I regularly see right wingers and republicans claiming that we should allow unlimited oil and gas drilling because it would create so many jobs.

If you look at the recent data on growth in employment in oil & gas drilling it appears they may have a good argument.  Over the past year employment in oil & gas drilling rose 11.3%,  only down slightly from its January peak of 14.5%.  Employment growth in the sector almost reached its  1980 peak growth rate of 16.5 %.

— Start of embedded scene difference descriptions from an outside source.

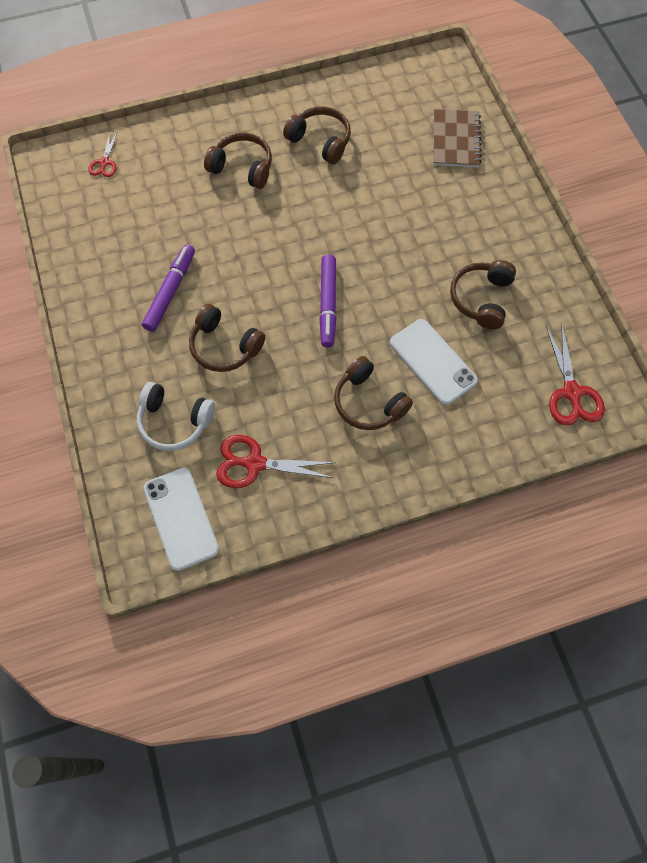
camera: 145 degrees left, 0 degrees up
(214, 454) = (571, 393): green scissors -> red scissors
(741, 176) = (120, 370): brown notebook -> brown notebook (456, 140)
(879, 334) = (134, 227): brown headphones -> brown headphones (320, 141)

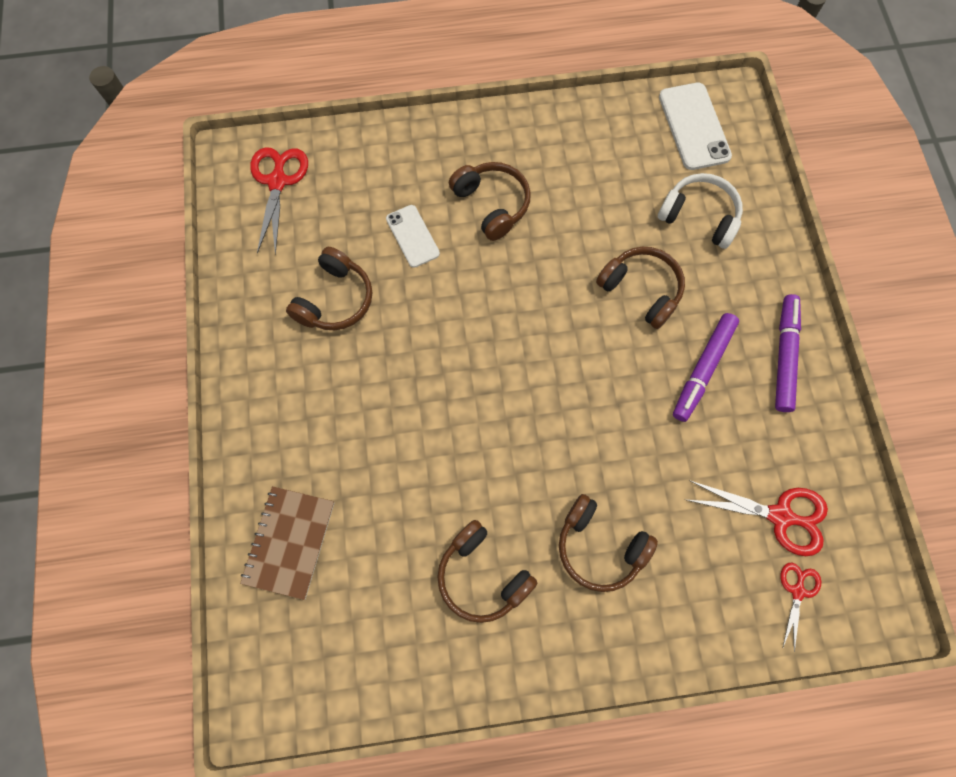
camera: 170 degrees left, 5 degrees up
(254, 463) = (618, 164): red scissors -> red scissors (780, 516)
(328, 304) = (515, 322): purple marker -> purple marker (784, 356)
(433, 362) = (412, 236): white phone -> white phone, size x0.64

In March, oil & gas extraction employed some 193,000 people.  Assume the optimists are right and that over the next 8 years oil & gas extraction  employment will grow at near record annual rate of 12.5%.    By 2020 this sector’s employment would reach some 470,000  — more than double current levels.

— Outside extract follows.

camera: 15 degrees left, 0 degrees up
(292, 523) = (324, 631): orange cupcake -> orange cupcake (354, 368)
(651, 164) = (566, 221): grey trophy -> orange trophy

To put this in perspective, assume continued sluggish economic growth of some 2% to 3% real GDP growth and annual employment growth of around 1.6%. .  By 2020 this would bring the unemployment rate under 5%.

Currently, oil & gas exploration employment is some 0.15% of total payroll employment.  That is correct, zero point fifteen percent, not fifteen percent.  Under the assumed sluggish growth scenaro
oil & gas employment would reach a new record share of 0.32%f of payroll employment in 2020..   The some 289,000 increase in oil & gas extraction employment would account for about 1.6% of the total employment gains.

It is like last years record real GDP growth in North Dakota. Because of the oil boom in 2011 real GDP
grew 7.5% in North Dakota, far stronger than any  state.  This very rapid growth caused North  Dakota’s share of total US real GDP to rise from 0.24%  to 0.26% 

So even if you allow them to have their extremely optimistic  assumptions, unlimited oil & gas extraction is unlikely to have a significant impact on total employment growth.